_AUFGABE A_: Gib die Zeilen der Einträge wortgetreu wieder, beginnend mit dem Anfang der Einträge und endend mit der Zeile, die "downloaden." enthält; beide Enden gehören dazu. Lass die Bilder dabei weg.

_TEXTAUSZUG_:
════════════════

Mein Freund Ottokar will Influenzer werden. Er hat gelesen, damit werde man Erstens reich und Zweitens berühmt. Zunächst aber will er seine Ware verkaufen, am besten per Newsletter. Denn in seiner Scheune stapeln sich noch immer die Klopapierrollen bis zur Decke. Das Depot stammt noch aus dem ersten Lockdown, als wir alle der Meinung waren, wir würden den lieben langen Tag nichts anderes tun als schei…

Newsletter vom Ottokar

Die Sache ist die, sagt Ottokar, selbst Klopapier habe eine gewisse Lebensdauer. Mit der Zeit setze eine Art Verschei.. äh Verschleiss ein. Das heißt, es zieht Feuchtigkeit. Das Zeug muss also weg. Also doch am besten übers Internet verkaufen. Darum bastelt er seit vielen Nächten an seinem Onlineshop. Und er entwirft all diese digitalen Spielzeuge, die fürs Klopapiermarketing nötig sein sollen.

════════════════

_BEREITGESTELLTES MATERIAL_:
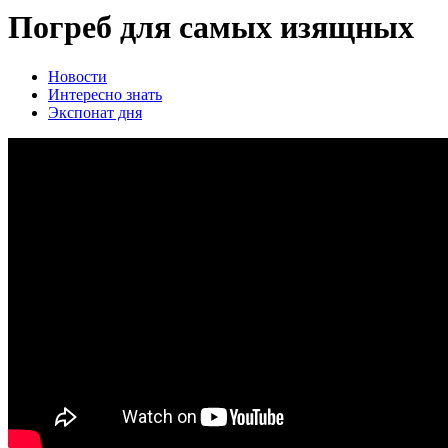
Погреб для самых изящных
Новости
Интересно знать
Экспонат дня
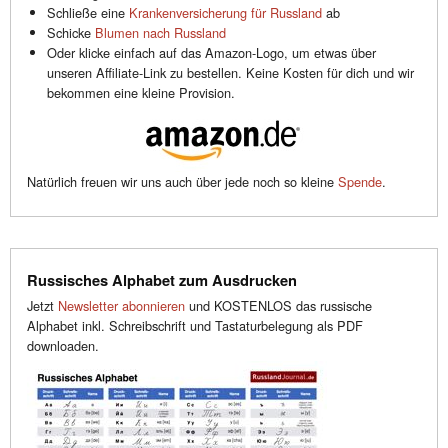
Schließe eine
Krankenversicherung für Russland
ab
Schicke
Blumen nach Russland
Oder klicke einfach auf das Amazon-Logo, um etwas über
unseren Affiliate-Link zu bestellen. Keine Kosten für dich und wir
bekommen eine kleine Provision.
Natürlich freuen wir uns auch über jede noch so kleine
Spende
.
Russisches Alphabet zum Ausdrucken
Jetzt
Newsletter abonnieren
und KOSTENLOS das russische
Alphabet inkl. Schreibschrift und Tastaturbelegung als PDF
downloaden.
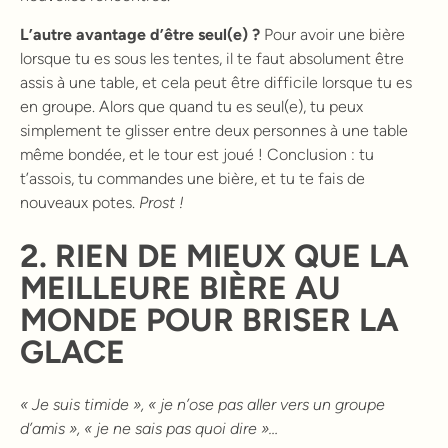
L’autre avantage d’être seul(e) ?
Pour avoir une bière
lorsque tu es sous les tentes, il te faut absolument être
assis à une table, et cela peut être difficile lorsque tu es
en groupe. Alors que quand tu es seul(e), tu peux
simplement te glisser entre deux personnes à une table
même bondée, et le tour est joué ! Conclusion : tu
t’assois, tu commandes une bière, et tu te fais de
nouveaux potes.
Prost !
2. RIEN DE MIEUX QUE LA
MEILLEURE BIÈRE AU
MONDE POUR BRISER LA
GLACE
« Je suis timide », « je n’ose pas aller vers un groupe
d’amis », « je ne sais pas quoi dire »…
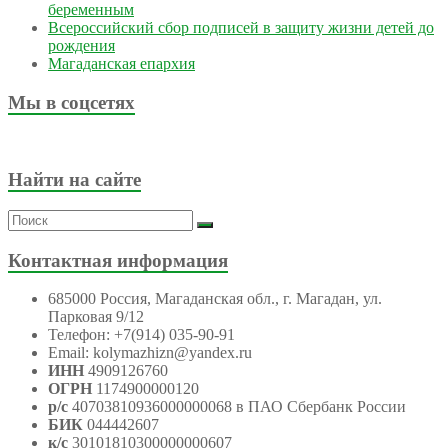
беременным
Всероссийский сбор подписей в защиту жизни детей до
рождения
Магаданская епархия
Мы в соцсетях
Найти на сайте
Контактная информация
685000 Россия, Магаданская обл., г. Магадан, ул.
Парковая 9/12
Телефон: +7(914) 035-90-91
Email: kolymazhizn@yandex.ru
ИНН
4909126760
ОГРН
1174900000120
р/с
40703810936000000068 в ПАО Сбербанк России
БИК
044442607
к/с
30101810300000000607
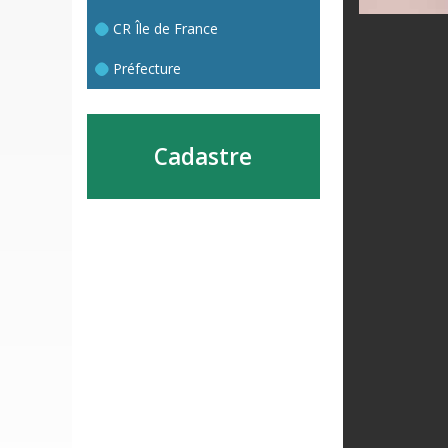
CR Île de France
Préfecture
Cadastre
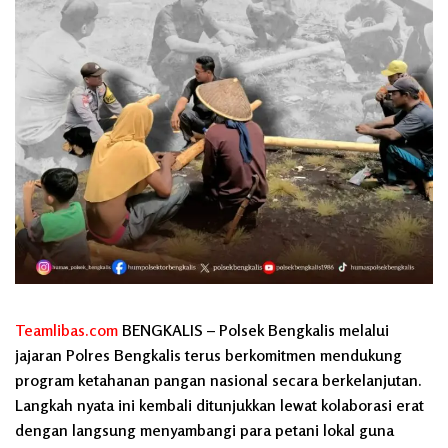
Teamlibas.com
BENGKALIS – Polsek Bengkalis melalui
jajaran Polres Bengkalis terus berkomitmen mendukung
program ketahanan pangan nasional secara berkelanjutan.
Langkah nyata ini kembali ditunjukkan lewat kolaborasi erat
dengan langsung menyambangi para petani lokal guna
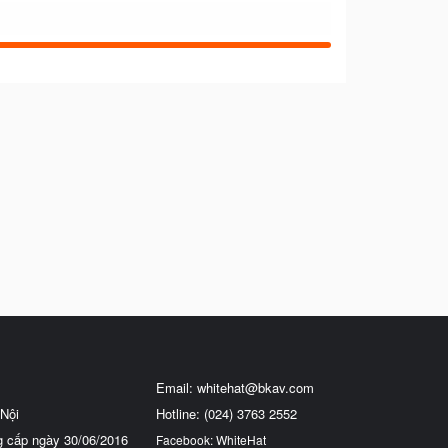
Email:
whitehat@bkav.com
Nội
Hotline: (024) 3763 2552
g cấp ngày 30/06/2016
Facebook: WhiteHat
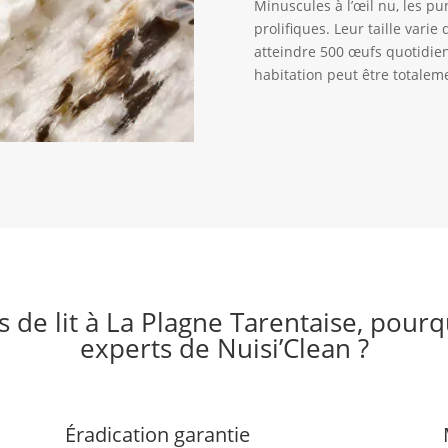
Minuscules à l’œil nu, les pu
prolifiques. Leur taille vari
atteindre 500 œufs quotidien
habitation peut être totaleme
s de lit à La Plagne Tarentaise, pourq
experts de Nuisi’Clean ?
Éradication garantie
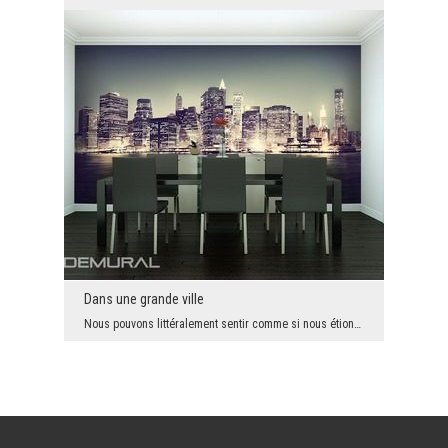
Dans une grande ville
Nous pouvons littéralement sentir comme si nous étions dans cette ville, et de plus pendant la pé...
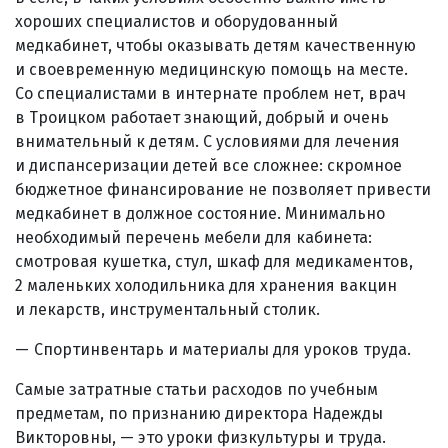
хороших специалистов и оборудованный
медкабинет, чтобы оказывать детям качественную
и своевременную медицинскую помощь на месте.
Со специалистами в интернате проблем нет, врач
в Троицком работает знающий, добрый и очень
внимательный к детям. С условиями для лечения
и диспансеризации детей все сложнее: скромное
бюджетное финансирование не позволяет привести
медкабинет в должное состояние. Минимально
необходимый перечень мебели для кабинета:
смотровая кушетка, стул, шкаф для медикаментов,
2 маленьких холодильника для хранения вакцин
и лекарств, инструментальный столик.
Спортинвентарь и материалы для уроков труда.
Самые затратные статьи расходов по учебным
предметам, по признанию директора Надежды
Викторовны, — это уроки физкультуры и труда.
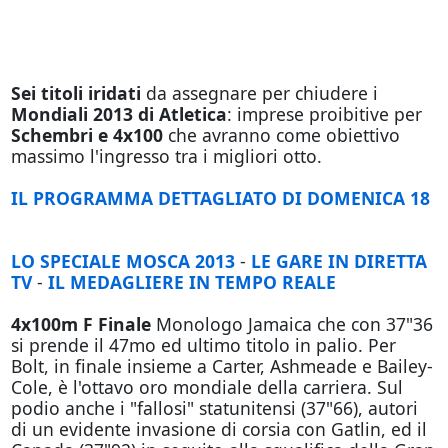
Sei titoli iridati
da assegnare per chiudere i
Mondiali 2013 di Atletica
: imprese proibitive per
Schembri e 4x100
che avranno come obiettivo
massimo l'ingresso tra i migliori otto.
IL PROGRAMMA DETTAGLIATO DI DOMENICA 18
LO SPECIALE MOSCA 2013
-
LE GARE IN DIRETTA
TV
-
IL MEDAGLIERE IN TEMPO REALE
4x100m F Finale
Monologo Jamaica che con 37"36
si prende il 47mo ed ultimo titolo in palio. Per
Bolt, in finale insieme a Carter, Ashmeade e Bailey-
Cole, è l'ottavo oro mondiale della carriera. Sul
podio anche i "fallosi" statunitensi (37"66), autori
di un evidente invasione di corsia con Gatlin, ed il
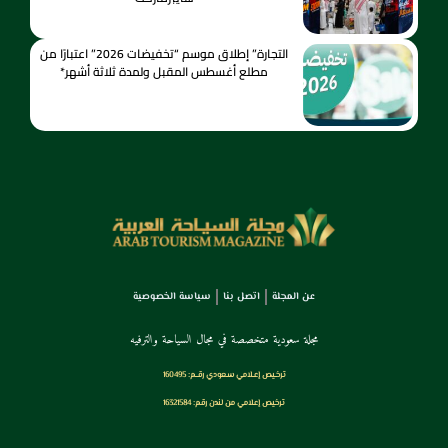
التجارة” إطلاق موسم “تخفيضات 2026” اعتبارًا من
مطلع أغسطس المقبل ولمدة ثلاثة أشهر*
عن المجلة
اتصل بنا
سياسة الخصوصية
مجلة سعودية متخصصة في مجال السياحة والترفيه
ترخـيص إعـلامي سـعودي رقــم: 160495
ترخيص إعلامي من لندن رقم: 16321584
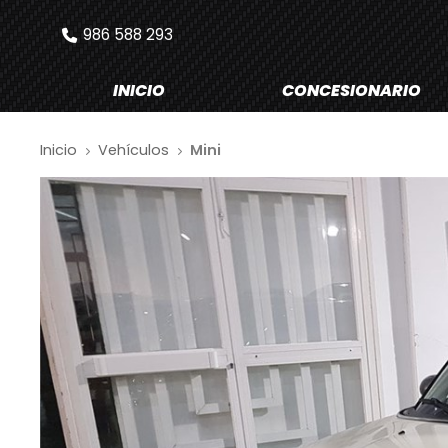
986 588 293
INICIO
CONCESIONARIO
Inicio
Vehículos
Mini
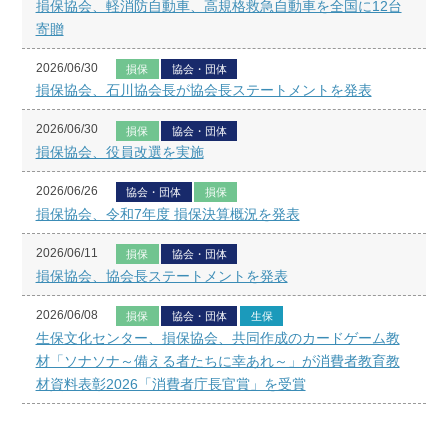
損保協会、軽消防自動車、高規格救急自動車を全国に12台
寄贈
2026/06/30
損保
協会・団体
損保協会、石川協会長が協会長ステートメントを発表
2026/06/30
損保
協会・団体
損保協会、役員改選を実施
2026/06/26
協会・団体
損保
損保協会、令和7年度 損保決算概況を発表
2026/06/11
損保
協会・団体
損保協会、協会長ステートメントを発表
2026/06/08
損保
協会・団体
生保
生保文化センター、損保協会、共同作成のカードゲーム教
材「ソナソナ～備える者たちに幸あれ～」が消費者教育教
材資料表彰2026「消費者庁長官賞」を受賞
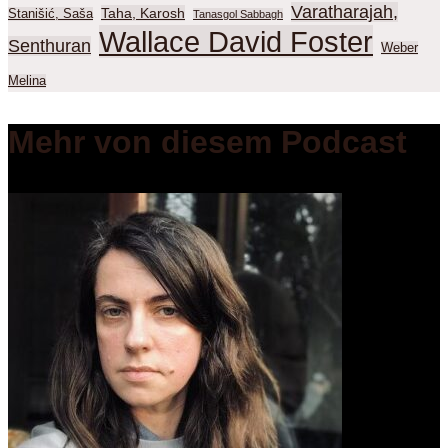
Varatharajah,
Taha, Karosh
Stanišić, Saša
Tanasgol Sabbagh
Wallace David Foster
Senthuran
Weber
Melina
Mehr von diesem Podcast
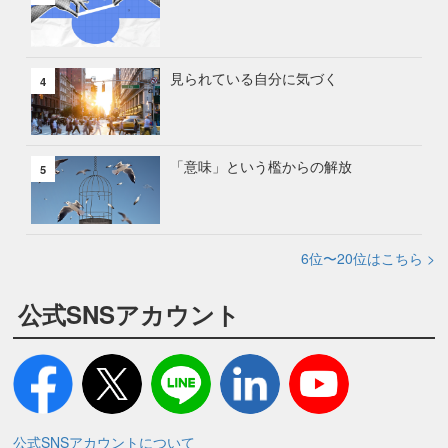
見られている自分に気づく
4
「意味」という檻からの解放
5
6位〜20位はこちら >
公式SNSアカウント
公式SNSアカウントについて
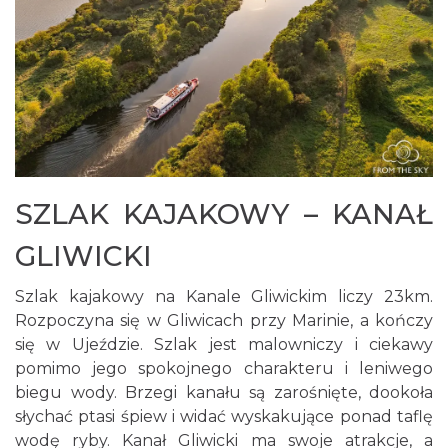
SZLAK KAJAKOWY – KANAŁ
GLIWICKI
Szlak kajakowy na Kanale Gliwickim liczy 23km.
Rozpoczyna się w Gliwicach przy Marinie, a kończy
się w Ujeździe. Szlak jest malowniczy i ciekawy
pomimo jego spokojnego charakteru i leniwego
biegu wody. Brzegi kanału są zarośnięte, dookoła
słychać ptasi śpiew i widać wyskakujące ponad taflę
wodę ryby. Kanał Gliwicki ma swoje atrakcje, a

════════════════

_AUFGABE B_: Schreib den Text über Ottokars Klopapiervorrat im Anschluss an seinen letzten Satz weiter.

_ERGEBNIS A_:
Погреб для самых изящных
Новости
Интересно знать
Экспонат дня
Schließe eine
Krankenversicherung für Russland
ab
Schicke
Blumen nach Russland
Oder klicke einfach auf das Amazon-Logo, um etwas über
unseren Affiliate-Link zu bestellen. Keine Kosten für dich und wir
bekommen eine kleine Provision.
Natürlich freuen wir uns auch über jede noch so kleine
Spende
.
Russisches Alphabet zum Ausdrucken
Jetzt
Newsletter abonnieren
und KOSTENLOS das russische
Alphabet inkl. Schreibschrift und Tastaturbelegung als PDF
downloaden.

_ERGEBNIS B_:
Onlinemarketing – ohne gehts nicht!

Natürlich sieht Ottokar sich heute Marketingfachmann. Deshalb legt er seinen Daumen gerne auf meine Wunde, die da ist, keine Ahnung vom Onlinemarketing zu haben. Obwohl man als Versicherungsmakler ohne Onlinemarketing heute etwa so modern ist wie eine Dampflok. Warum jagst Du keine Newsletter an deine Kunden raus? Das fragt er mich also.

Ich mag keine Newsletter

Ich mag die Dinger einfach nicht, murmele ich. Denn natürlich hab ich ein schlechtes Gewissen. Jedermann ist genervt von Newslettern, und ich ganz besonders. Und doch geht es angeblich nicht ohne. Aber meine Abneigung gegen diese moderne Form der Aufdringlichkeit ist zu groß. Ich kann mir einfach nicht vorstellen, sage ich zu Ottokar, dass meine Kunden am Monatsende auf den Nägeln kauen, weil mein Newsletter verspätet erscheint. Vielleicht, wenn ich den selbst schreibe, er witzig und literarisch herausragend ist… Doch dazu fehlen mir Zeit und Muße. Moderne Newsletter sind für mich eben nur Massenware, die vorgekaute Inhalte den Lesern wieder und wieder vorwürgen.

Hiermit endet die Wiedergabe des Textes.